成本始终是氢能应用推广需要突破的门槛。以氢能产业下游环节为例,三年前,国内氢燃料电池系统的报价约为6000元/千瓦,而今年,价格已降至原来的一半,且系统质量也有所提升。黄其励说:“我国燃料电池产品功率已经达到了200千瓦,部分产品达到250千瓦~300千瓦,使用寿命可以达到20000小时,系统成本2000~3000元/千瓦,具有一定的竞争力。将来我们需要更大的规模、更低的成本、更好地经济性和环保性,促进氢能产业技术全方位发展。”
展望未来,一方面,氢能在新型电力系统中可以起到支撑和调节的作用,另一方面,氢能未来可以成为国家能源体系的重要组成部分。黄其励将新能源和氢能比作一对情侣,两者在促进对方发展的同时,自身也得到了发展。他建议在两者的发展上加强技术研发、努力协同创新、推进产业示范、完善标准管理。
“氢电耦合未来有三个方向,‘电—氢’、‘氢—电’和‘电—氢—电’双向,这对‘恋人’永远手牵手在一起。”黄其励表示。
第一种方向是需求侧“电—氢”单向氢电耦合的应用,以绿色氢能为燃料,为氢能车、重卡车和河流船舶提供动力。西北、东北、东南、中南地区都在推动氢能重卡等工具车的示范应用。根据中国氢能联盟研究院预测,到2030年交通用氢折算用电量约1650亿千瓦时,对应的电解槽装机4000万千瓦。在需求侧的工业场景,将绿色氢能作为原料,去替代灰氢和煤炭的工业应用。未来可围绕大型化工基地和冶金工厂开展应用,以鄂尔多斯、宁东、榆林等大型能源化工基地和河北、山东、江苏钢铁生产基地为核心进行应用。
电源侧“电—氢”的单向氢电耦合应用也具有现实意义。在应用模式上,是“新能源-电力-氢能”的单向转化,在新能源出力高峰时期进行转化存储。

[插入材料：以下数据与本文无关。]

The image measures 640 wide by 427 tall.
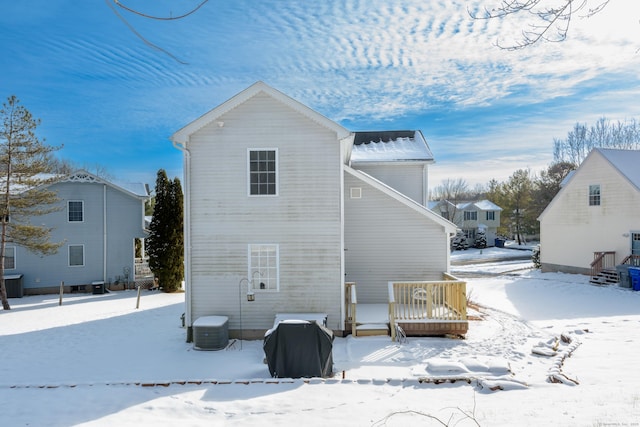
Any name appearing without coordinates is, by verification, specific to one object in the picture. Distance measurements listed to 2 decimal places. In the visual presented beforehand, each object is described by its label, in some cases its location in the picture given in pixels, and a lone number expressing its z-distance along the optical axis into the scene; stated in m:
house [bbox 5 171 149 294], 20.31
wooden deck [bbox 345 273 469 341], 10.77
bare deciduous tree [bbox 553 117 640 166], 45.19
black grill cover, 8.23
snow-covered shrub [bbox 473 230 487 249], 46.12
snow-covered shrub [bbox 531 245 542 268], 27.30
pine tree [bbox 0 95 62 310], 17.28
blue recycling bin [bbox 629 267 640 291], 17.52
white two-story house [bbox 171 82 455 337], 11.18
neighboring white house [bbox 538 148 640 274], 19.89
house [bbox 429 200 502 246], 49.56
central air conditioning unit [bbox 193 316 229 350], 10.28
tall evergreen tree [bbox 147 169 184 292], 21.25
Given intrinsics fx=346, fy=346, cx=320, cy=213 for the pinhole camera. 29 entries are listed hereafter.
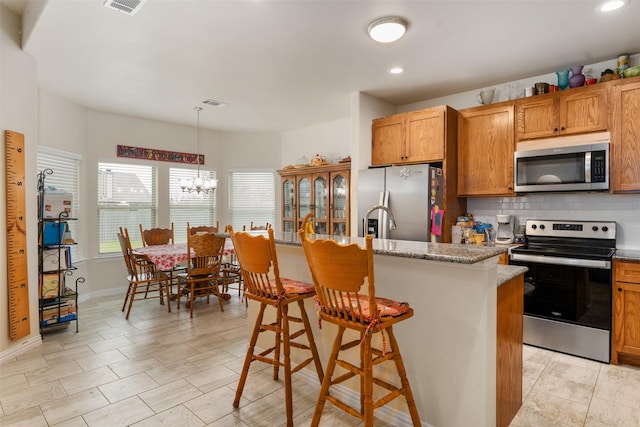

从规模能力上看,根据中国氢能联盟研究院预测,2030年我国具备电解槽8000万~1亿千瓦的装机;至2060年具备电解槽5亿~8亿千瓦。
第二种方向是“氢—电”单向氢电耦合应用,应用模式是通过氢能电站协同掺氢/纯氢燃气轮机,在负荷高峰时提供顶峰作用。欧美国家顶峰应急电源以天然气发电为主,天然气发电调峰能力强、灵活机动,但我国属于“贫气”的国家,氢能则是天然气的“平替”乃至“上位替代品”。在规模能力上,随着技术成熟和产业规模化发展,氢储能参与顶峰发电将在中远期具备一定的市场空间。
第三种方向是“电—氢—电”双向氢电耦合应用。在应用模式上,在新能源大发或用电低谷时制氢,在用电高峰或新能源不足时利用氢能发电上网。氢能及其衍生品有作用周期长、规模大的优势,可成为抽水蓄能、电化学储能等储能技术的有效补充,联合配置,推动各类储能技术的协同发展。
最后,黄其励呼吁以氢电耦合为支撑,加快构建新型能源体系。新型电力系统是新型能源体系的重要组成部分,我们要深刻理解把握构建新型电力系统的价值判断和方法论,分三步走,通过加速转型期(当前至2030年)、总体形成期(2030年至2045年)、巩固完善期(2045年至2060年),向着碳达峰碳中和目标稳步迈进。虽任重道远,但务期必成,唤起工农千百万,同心干。